The Treasure of Abbot Thomas

Dir. Lawrence Gordon Clark

Part of the BBC’s annual series A Ghost Story for Christmas, which ran from 1971 to 1978 and featured some of the small screen’s most chilling moments, The Treasure of Abbot Thomas tells of a scholarly Reverend and his young protégé’s search for hidden treasure said to have been buried within a monastery by a disgraced abbot. Much to their detriment the duo ignore ominous warnings of an otherworldly guardian protecting the treasure…

The Treasure of Abbot Thomas is a rather typical James story in that it unfurls as a cautionary tale involving the unearthing of a mysterious - reputedly fabled - buried object, only for the excavator to fall foul of the supernatural entity protecting said object. In adapting James’s short story for television, screenwriter John Bowen (Robin Redbreast, The Ice House) introduces the character of young scholar Peter Dattering (Paul Lavers), who accompanies Reverend Somerton (Michael Bryant, The Stone Tape) during his investigations, and a scene depicting Somerton debunking a cosy teatime séance and exposing the mediums as frauds. These additions essentially highlight his scepticism and coldly rational mind (he’s a typical Jamesian protagonist), which makes his later descent into paranoia much more effective. For budgetary reasons the action was relocated to England (James’s original short story took place in Germany) and Clark’s use of the striking Wells Cathedral in Somerset ensures the drama has a fittingly Gothic locale in which to unravel. Some wry humour is evident in the moments when Somerton’s greed almost gets the better of him and he checks himself by insisting to Dattering that his interest in uncovering the treasure is 'purely academic.'

The narrative unfolds as a mystery, with our intrepid sleuths donning their detective caps and attempting to solve various cryptic clues left by the disgraced abbot as to the whereabouts of his treasure. It is revealed that Abbot Thomas had been condemned as a charlatan for dabbling in alchemy. The clues he left are located in a giant stained glass window, ancient Latin texts and various furnishings of the monastery. The elements of horror really only come into play towards the climax, though a few ominous signposts are scattered throughout, such as the spooky encounter with what appears to be a murder of crows on the roof of the monastery and a piece of text which, when translated, reveals something about ‘a guardian’ at the hiding place of the treasure.

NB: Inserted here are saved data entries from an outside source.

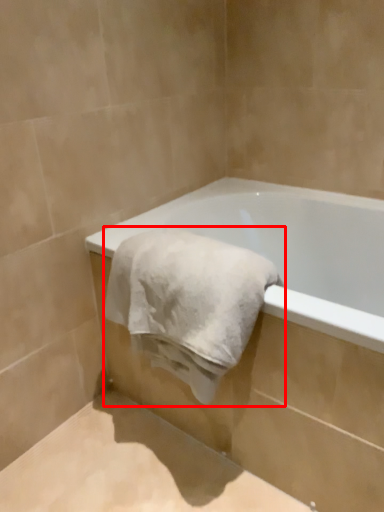
Question: Observing the image, what is the correct spatial positioning of towel (annotated by the red box) in reference to bathtub?

Choices:
 (A) left
 (B) right

Answer: (A)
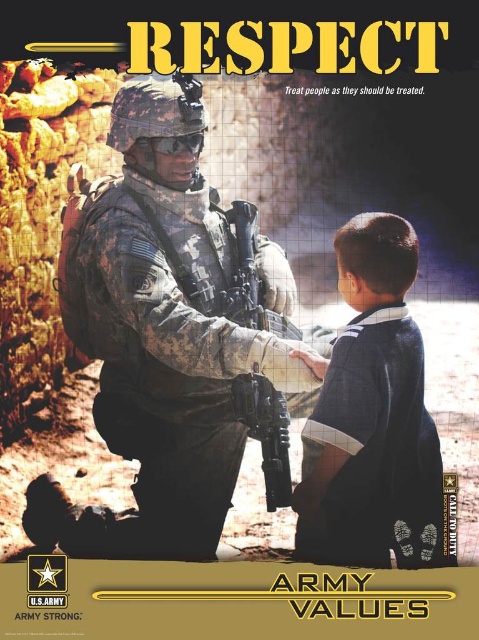
Question: Which object is closer to the camera taking this photo?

Nick Gucker's impression of what lurks behind 'the stone with seven eyes' 
The supernatural elements are introduced gradually and oh so quietly: a strange stain on a drawing, a dim shape on a photographic negative. Quite a few scenes feature robed and hooded monks loitering in the background, and these fuel the creepy atmosphere. Echoes of A Warning to the Curious, and to a lesser extent, Whistle and I’ll Come to You waft throughout Treasure’s narrative, particularly when the guardian of the buried treasure is revealed: an ill-defined, seemingly shapeless mass of slime… Its muculent nature is preempted by various shots of engorged, glistening slugs slithering over stone faces in the tunnel where the treasure is walled up and Somerton’s lone descent beneath the monastery in search of the ‘stone with seven eyes’ is a deliciously dark and tense set piece.

The Treasure of Abbot Thomas is a thoroughly engrossing mystery that builds slowly to a shuddery denouement that comes complete with a final image that will chill the spine good and proper. As a side note, James’s story had no small influence on Michele Soavi and Dario Argento when they were writing The Church, which also unfolds as a story concerning the unveiling of dark supernatural secrets buried within hallowed walls.